The Council moved into closed consultations around noon, when the vote was originally scheduled, to continue discussions. Diplomats on the Council said they were growing frustrated with the United States’s repeated requests for delays and that it appeared unlikely that Washington would ultimately allow the resolution to pass.
Intense negotiations have taken place over the last two days aimed at finding a formula the United States and Israel will accept.

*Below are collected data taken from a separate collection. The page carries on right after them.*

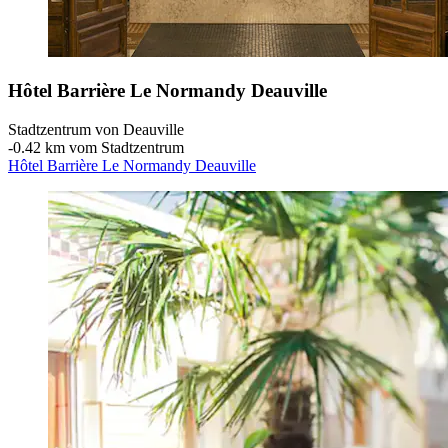
Hôtel Barrière Le Normandy Deauville
Stadtzentrum von Deauville
‐
0.42 km vom Stadtzentrum
Hôtel Barrière Le Normandy Deauville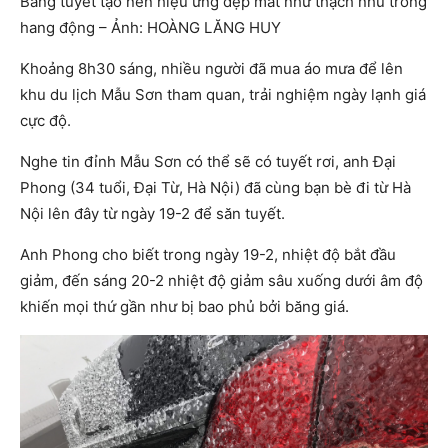
Băng tuyết tạo nên hiệu ứng đẹp mắt như thạch nhũ trong
hang động – Ảnh: HOÀNG LĂNG HUY
Khoảng 8h30 sáng, nhiều người đã mua áo mưa để lên
khu du lịch Mẫu Sơn tham quan, trải nghiệm ngày lạnh giá
cực độ.
Nghe tin đỉnh Mẫu Sơn có thể sẽ có tuyết rơi, anh Đại
Phong (34 tuổi, Đại Từ, Hà Nội) đã cùng bạn bè đi từ Hà
Nội lên đây từ ngày 19-2 để săn tuyết.
Anh Phong cho biết trong ngày 19-2, nhiệt độ bắt đầu
giảm, đến sáng 20-2 nhiệt độ giảm sâu xuống dưới âm độ
khiến mọi thứ gần như bị bao phủ bởi băng giá.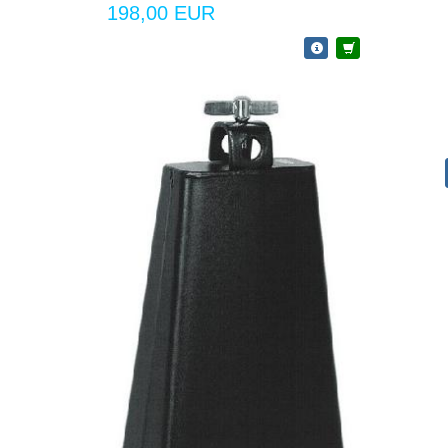
198,00 EUR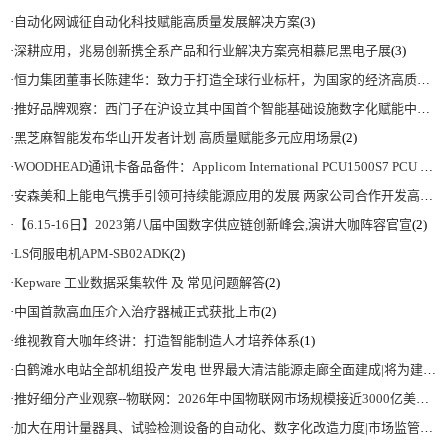
·
自动化网诚征自动化科技赋能高质量发展解决方案
(3)
·
深耕应用，兆易创新携全系产品和行业解决方案亮相慕尼黑电子展
(3)
·
恒力集团董事长陈建华：致力于打造全球行业标杆，为国家的经济高质量发展贡献更大力量|上海电气集团党委书记、董事长吴磊来访
·
推好品牌观察：西门子在沪设立其中国首个智能基础设施数字化赋能中心
(2)
·
黑芝麻智能发布华山开发者计划 高质量赋能多元应用场景
(2)
·
WOODHEAD通讯卡备品备件：Applicom International PCU1500S7 PCU 1500 S7 V4.5.0
·
安森美和上能电气携手引领可持续能源应用的发展 两家公司合作开发高性能储能和太阳能组串式逆变器方案 以实现可持续的未来
·
【6.15-16日】2023第八届中国数字供应链创新峰会,演讲大咖阵容官宣
(2)
·
LS伺服电机APM-SB02ADK
(2)
·
Kepware 工业数据采集软件 及 常见问题解答
(2)
·
中国首款高血压介入治疗器械正式获批上市
(2)
·
维视教育大咖年终讲：打造智能制造人才培养体系
(1)
·
白鹤滩水电站全部机组投产发电 世界最大清洁能源走廊全面建成|将为建设新型能源体系、保障国家能源安全、实现“双碳”目标提供有力支撑
·
推好细分产业观察--物联网：2026年中国物联网市场规模接近3000亿美元 智慧工厂、智慧城市、智慧电网等将占60%以上
·
加大在用计量器具、试验检测设备的自动化、数字化改造力度|市场监管总局 工业和信息化部 关于促进企业计量能力提升的指导意见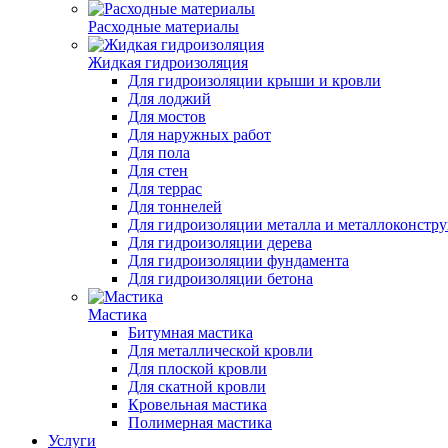
Расходные материалы
Жидкая гидроизоляция
Для гидроизоляции крыши и кровли
Для лоджий
Для мостов
Для наружных работ
Для пола
Для стен
Для террас
Для тоннелей
Для гидроизоляции металла и металлоконстр
Для гидроизоляции дерева
Для гидроизоляции фундамента
Для гидроизоляции бетона
Мастика
Битумная мастика
Для металлической кровли
Для плоской кровли
Для скатной кровли
Кровельная мастика
Полимерная мастика
Услуги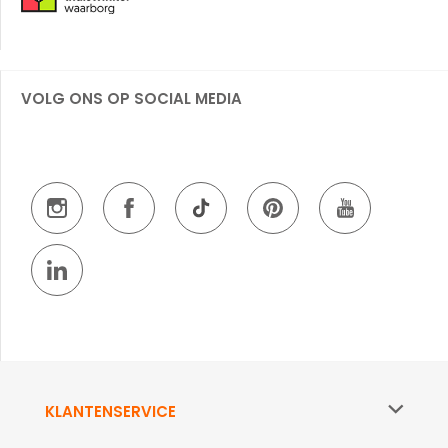
VOLG ONS OP SOCIAL MEDIA
KLANTENSERVICE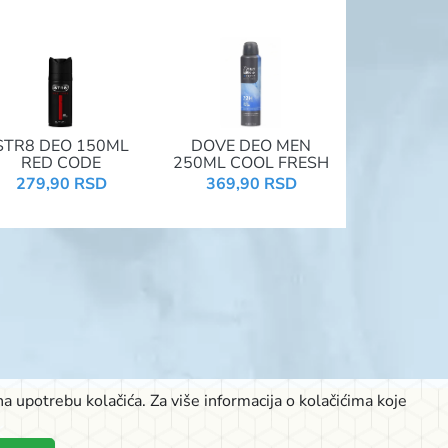
STR8 DEO 150ML
DOVE DEO MEN
RED CODE
250ML COOL FRESH
279,90 RSD
369,90 RSD
a upotrebu kolačića. Za više informacija o kolačićima koje
K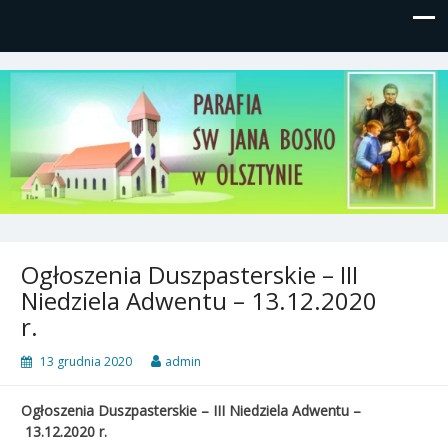
Parafia św, Jana Bosko w
Gutkowo, ul. Żółkiewskiego 1
Olsztynie
Ogłoszenia Duszpasterskie – III
Niedziela Adwentu – 13.12.2020
r.
13 grudnia 2020
admin
Ogłoszenia Duszpasterskie – I
I
I Niedziela Adwentu –
13
.12.2020 r.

A major sticking point has been the question of whether the United Nations should take over from Israel the inspection of shipments of food, water, fuel and other aid going into Gaza, diplomats say.
The American secretary of state, Antony J. Blinken, said at a news conference in Washington that the White House’s goal was to negotiate a resolution that “actually advances” efforts to deliver aid “and doesn’t do anything that could actually hurt the delivery of humanitarian assistance, or make it more complicated.”
“I hope we can get to a good place,” he said.
The resolution, put forward by the United Arab Emirates, calls for a major increase in humanitarian aid to be delivered by not just by trucks traveling overland, but on ships and aircraft.
Israel has been pressuring the United States to reject putting the U.N. in charge of inspections, because it would effectively leave Israel with no role in screening the shipments, diplomats familiar with the negotiations said.
United Arab Emirates and Egypt, which is not on the Council but whose border is used for the majority of aid deliveries, had insisted on a U.N. inspection system to streamline and speed up aid delivery, diplomats said.
The two Arab nations have argued that it is impossible to scale up the aid deliveries to the levels needed with the current system, under which aid trucks moving through the Rafah crossing between Egypt and Gaza must first be inspected at Kerem Shalom, an Israeli town along the border with Gaza and Egypt.